Work task 1 | In the payday lending passage, what two features of payday loans cause their extremely high annual percentage rates?
Work task 2 | Resume the payday lending passage after its final sentence, continuing in the same voice.

Source passage |
[Start of section]
Predator and Prey: Predatory Lending and the Debt-Buying Industry
November 18, 2016
By Dylan Reim
So the sheer numbers tell us that payday loans and debt-buying must be hugely significant practices, but what exactly are those practices? Payday loans (also called a cash advance or payday advance) are small, short-term, unsecured loans typically taken to keep up with payments between pay periods by low-income or wage workers. Due to their small dollar value and brief repayment time, payday loans tend to carry extremely high annual percentage rates (APR). Because of this high APR, what appears to be a small loan can grow to be unpayable in just a number of weeks.
So if someone must repay a loan which is quickly growing, but doesn’t have access to a couple hundred dollars to do so, where can they go? The unfortunate answer is: another payday loan center. The majority of payday loan borrowers will borrow on multiple occasions, and often from multiple lenders. This vicious cycle essentially locks borrowers in a system of reliance on loans, and they often lack the resources and knowledge needed to reclaim stability.
[End of section]
Data provided |
[Start of section]
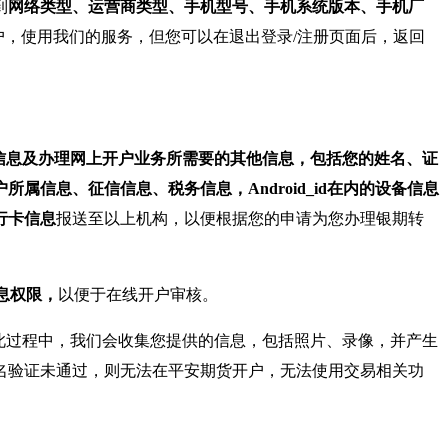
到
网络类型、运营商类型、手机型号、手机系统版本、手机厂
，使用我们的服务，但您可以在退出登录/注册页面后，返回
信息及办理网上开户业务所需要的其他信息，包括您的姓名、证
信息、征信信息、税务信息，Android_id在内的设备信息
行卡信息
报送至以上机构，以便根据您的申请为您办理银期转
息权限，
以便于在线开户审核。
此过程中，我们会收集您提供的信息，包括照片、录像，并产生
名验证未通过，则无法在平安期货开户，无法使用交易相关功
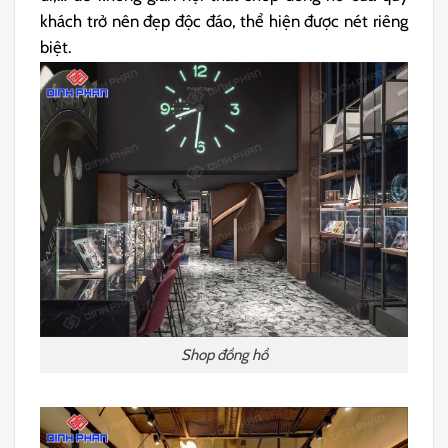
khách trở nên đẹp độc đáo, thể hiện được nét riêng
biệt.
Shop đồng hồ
[End of section]
[Start of section]
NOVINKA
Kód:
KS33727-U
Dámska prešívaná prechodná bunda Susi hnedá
[End of section]
Answer box 1 | Their small dollar value and brief repayment time.

Answer box 2 |
Now that we’ve discussed some logistics on payday loans, it’s important to look at who’s being affected. Despite what one may guess off the bat, the most common borrower group is white women, aged 25-44. Although that group has the highest rate of borrowing, the negative effects of payday loans are not fixated on any one category of people. Veterans and their families were, at one point, a significant target to loan centers, which began popping up in droves around VA hospitals and military communities. As this was observed, the Consumer Financial Protection Bureau (CFPB) created the Military Lending Act, which capped APR on loans to active-duty and veteran individuals and their dependents at 36% APR. This number, while high, was not the astronomical rate that allows payday loan centers to lock individuals in a cycle of borrowing. After the passing of the Military Lending Act, payday loan centers began to recede; clearly showing their reliance on predatory tactics as an important part of their success.
Military personnel have not been the only beneficiaries of anti-predatory-lending legislation. Payday loans have been made illegal outright in fourteen states and the District of Columbia, while nine others regulate the practice heavily through stricter usury laws.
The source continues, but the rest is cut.